I met him in the eighties and we were always friends and collaborators. His house was everyone's house, and he and his wife, Linda, always had a kind word to greet us. He gathered friends who were in an armed position and, thanks to his manners and his charisma, they were also able to make new friends. Nobody fought for the freedom of Cuba like Carlos Alberto Montaner. In books, in articles, in forums, in public and private institutions, founding parties and alliances with other groups, he always maintained the hope that his country, freeing itself from the Castros, would be an example for Latin America and the world. As vice president of the Liberal International, he had paved the way so that, when the island became democratized, it could reintegrate into the international community as quickly and successfully as possible. But the Cuban Government recognized “its enemy” and deprived him of Carlos Alberto's last and first wish: to return to Cuba. Will there be someone to succeed him in that conviction that he maintained against all odds? It's possible. I have met many Cubans, they are spread all over the world, and I also love Cuba like Carlos Alberto did. But I believe that not even a single minute of his life did he stop thinking about his homeland, that island for which he sighed and became enraged. I had never seen him so energetic, and I met him almost 50 years ago, like when some saddened voices told him: there is no hope for Cuba. Nothing could outrage him more, and in his articles, he always defended a liberal Cuba, because he had converted to that doctrine that seemed more judicious than the others, and more just, because it was based on that freedom that he loved so much. .
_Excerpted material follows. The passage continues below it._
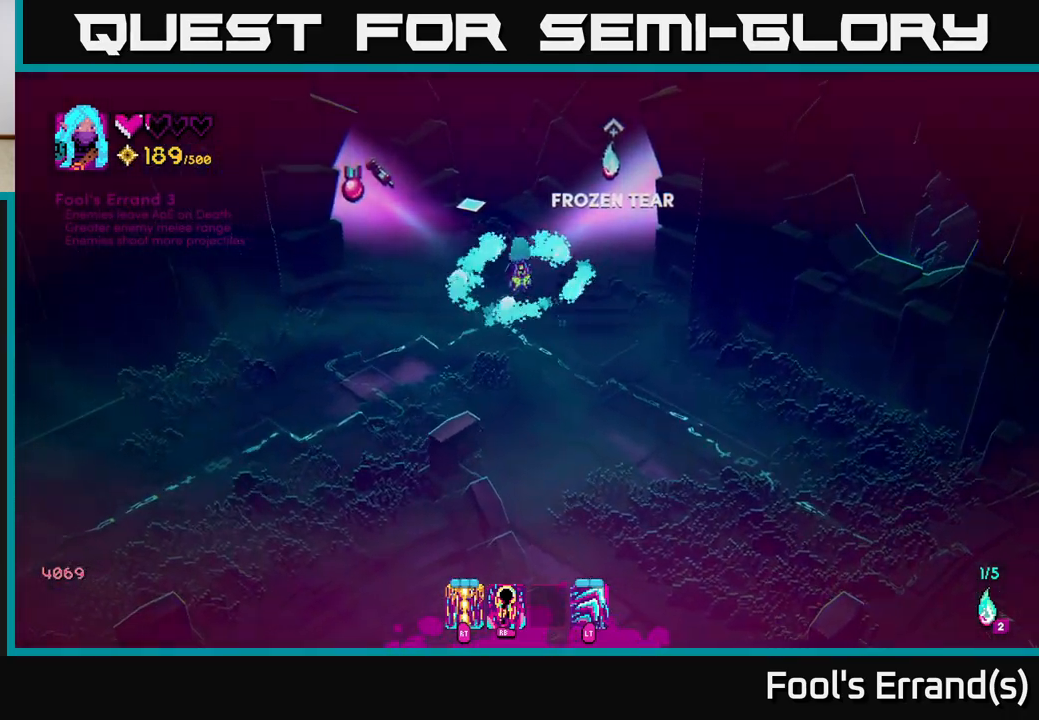
{"buttons": [], "left_stick": "center", "right_stick": "up-left", "events": [[50, "left_stick", "left"], [67, "right_stick", "up-left"], [283, "left_stick", "center"]]}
He died in Madrid, a city he loved because it felt intimately part of Spain. He had to go to Miami, where he worked for the radio and the written press, for a few years. However, when he learned that his illness was irreversible, he decided to return to Madrid because assisted death is not allowed in Florida. I saw him the last time at the Atlantic Forum, organized every year at the end of June by the International Foundation for Freedom (FIL), which he chairs, in the Spanish capital. We awarded him a medal celebrating his brilliant career. He was already sick and he read, with great difficulty and with the help of his daughter Gina, some words of gratitude, and tears came to my eyes as I hugged him. He had also cried, hugging Linda, that girl he knew as a child, whom he married shortly before leaving the island, and had two children. They were always, for everyone, a model of a couple.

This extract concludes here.